- **Aim of the exercise**:
Among the entries below, find the lines holding "displays" and copy them.

----- Given data

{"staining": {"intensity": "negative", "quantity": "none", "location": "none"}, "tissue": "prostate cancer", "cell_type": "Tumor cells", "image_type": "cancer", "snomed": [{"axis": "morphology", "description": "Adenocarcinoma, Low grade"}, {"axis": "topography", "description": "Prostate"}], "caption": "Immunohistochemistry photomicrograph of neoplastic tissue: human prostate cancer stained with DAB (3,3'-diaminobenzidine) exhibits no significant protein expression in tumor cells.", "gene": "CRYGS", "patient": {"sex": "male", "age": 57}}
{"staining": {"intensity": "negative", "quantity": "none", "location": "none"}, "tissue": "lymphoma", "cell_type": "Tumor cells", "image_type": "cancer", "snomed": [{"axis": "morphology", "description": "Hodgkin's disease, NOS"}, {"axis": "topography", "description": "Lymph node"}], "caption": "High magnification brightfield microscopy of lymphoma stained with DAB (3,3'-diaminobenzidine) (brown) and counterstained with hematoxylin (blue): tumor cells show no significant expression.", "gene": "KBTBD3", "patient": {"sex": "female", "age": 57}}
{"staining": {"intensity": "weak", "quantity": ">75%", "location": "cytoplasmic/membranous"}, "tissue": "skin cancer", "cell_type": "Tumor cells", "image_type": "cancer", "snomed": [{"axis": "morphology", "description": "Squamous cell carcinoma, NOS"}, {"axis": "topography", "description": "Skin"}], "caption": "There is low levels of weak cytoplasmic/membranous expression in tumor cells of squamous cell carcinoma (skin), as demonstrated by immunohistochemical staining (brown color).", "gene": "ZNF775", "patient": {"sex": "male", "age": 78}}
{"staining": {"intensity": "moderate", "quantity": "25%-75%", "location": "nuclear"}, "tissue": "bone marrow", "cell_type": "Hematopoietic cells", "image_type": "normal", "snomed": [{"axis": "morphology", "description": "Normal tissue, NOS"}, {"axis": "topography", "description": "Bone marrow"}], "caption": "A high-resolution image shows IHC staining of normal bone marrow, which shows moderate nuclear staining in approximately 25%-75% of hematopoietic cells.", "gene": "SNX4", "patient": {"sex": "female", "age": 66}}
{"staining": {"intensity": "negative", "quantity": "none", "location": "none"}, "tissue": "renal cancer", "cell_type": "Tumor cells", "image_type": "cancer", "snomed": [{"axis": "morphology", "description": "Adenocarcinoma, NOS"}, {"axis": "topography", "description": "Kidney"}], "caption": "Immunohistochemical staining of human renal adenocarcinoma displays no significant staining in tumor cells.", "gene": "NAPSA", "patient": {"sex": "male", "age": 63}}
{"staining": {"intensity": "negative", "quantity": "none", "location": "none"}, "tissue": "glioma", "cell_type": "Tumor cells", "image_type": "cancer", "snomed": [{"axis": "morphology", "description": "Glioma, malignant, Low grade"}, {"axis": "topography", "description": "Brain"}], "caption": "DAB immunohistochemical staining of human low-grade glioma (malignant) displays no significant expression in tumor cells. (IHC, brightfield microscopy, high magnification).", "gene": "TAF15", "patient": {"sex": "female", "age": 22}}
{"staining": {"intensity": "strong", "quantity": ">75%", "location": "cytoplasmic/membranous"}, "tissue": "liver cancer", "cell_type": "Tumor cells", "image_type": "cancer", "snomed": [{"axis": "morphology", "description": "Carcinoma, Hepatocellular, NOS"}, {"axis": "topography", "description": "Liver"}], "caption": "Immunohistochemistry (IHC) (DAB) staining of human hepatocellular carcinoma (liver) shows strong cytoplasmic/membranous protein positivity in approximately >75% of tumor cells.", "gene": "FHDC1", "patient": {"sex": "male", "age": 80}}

----------

- **Response to the task**:
{"staining": {"intensity": "negative", "quantity": "none", "location": "none"}, "tissue": "renal cancer", "cell_type": "Tumor cells", "image_type": "cancer", "snomed": [{"axis": "morphology", "description": "Adenocarcinoma, NOS"}, {"axis": "topography", "description": "Kidney"}], "caption": "Immunohistochemical staining of human renal adenocarcinoma displays no significant staining in tumor cells.", "gene": "NAPSA", "patient": {"sex": "male", "age": 63}}
{"staining": {"intensity": "negative", "quantity": "none", "location": "none"}, "tissue": "glioma", "cell_type": "Tumor cells", "image_type": "cancer", "snomed": [{"axis": "morphology", "description": "Glioma, malignant, Low grade"}, {"axis": "topography", "description": "Brain"}], "caption": "DAB immunohistochemical staining of human low-grade glioma (malignant) displays no significant expression in tumor cells. (IHC, brightfield microscopy, high magnification).", "gene": "TAF15", "patient": {"sex": "female", "age": 22}}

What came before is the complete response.